Discussions
Question about customizing Streaming Avatar flow with HeyGen SDK
Hey,
I am using the HeyGen SDK to build a React application as part of a
larger product designed to assist businesses in streamlining their
operations. Our application serves as a live, interactive tool that
provides real-time information about a venue (e.g. a restaurant,
clinic, or office), helping users navigate services, understand
offerings, and make quicker decisions — all through an intuitive
conversational interface powered by an AI avatar.
This project is strictly focused on delivering contextual, localized
information and improving user experience through natural dialogue.
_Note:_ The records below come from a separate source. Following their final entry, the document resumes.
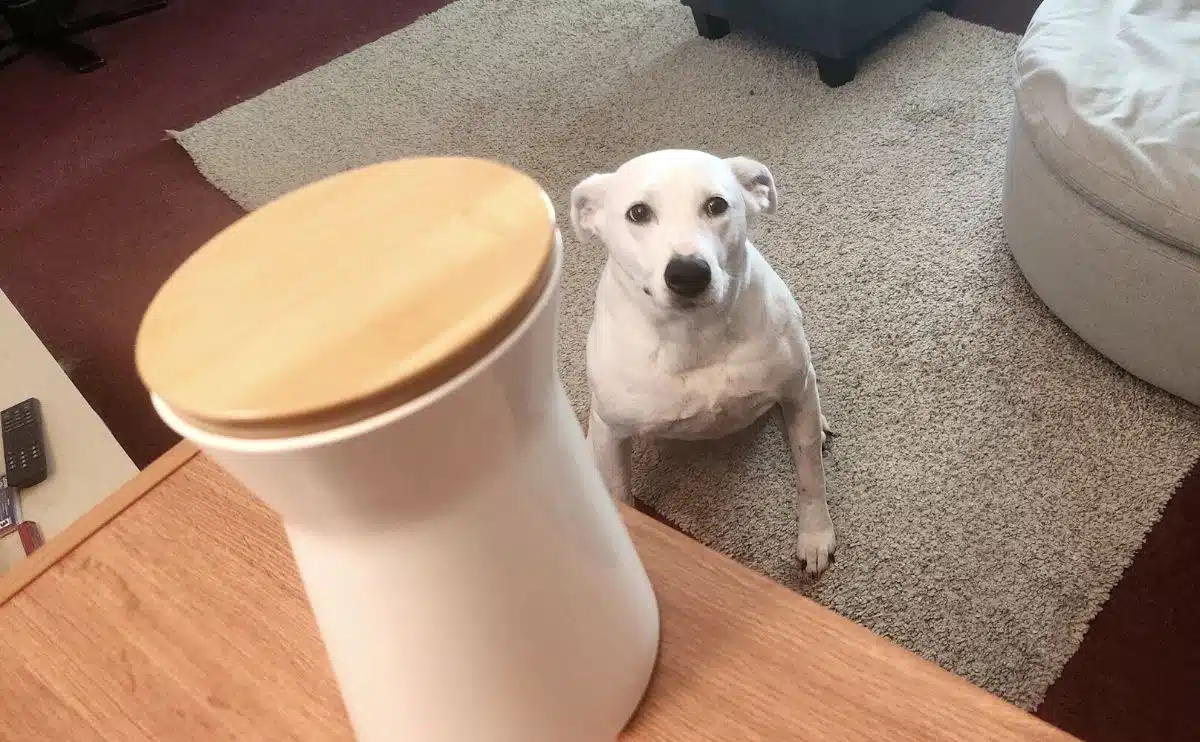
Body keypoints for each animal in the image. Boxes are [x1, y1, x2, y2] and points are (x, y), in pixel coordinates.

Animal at [568, 150, 835, 573]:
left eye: (716, 205)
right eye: (637, 212)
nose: (688, 273)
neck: (695, 334)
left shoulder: (795, 392)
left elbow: (811, 474)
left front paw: (815, 536)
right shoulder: (613, 433)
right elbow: (620, 494)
We
are not seeking to misuse or extract access to HeyGen's LLM
functionality beyond its intended use — our goal is to create a
seamless business assistant experience within the expected boundaries
of the SDK.
I would like to clarify whether it’s possible to implement the
following scenario using the Streaming Avatar SDK:
When a session starts and a user asks a question, I need to:
Extract the user's spoken prompt as text.
Send it to a third-party API for contextual analysis.
Based on the API's response, either:
a) Ask the avatar to speak a specific sentence, or
b) Continue with the regular HeyGen flow (i.e. let HeyGen analyze the
prompt and generate a response via its internal LLM).
My main questions are:
Is there a way to tap into the intermediate steps of the Streaming
Avatar flow? For example, intercepting or modifying the transcribed
prompt before it reaches the LLM?
Is it possible to control which steps are executed under the hood —
such as pausing transcription temporarily, or deferring the LLM
response until a condition is met?
I would greatly appreciate any guidance or recommendations on how to
achieve this using your SDK.
Thank you in advance for your time and support!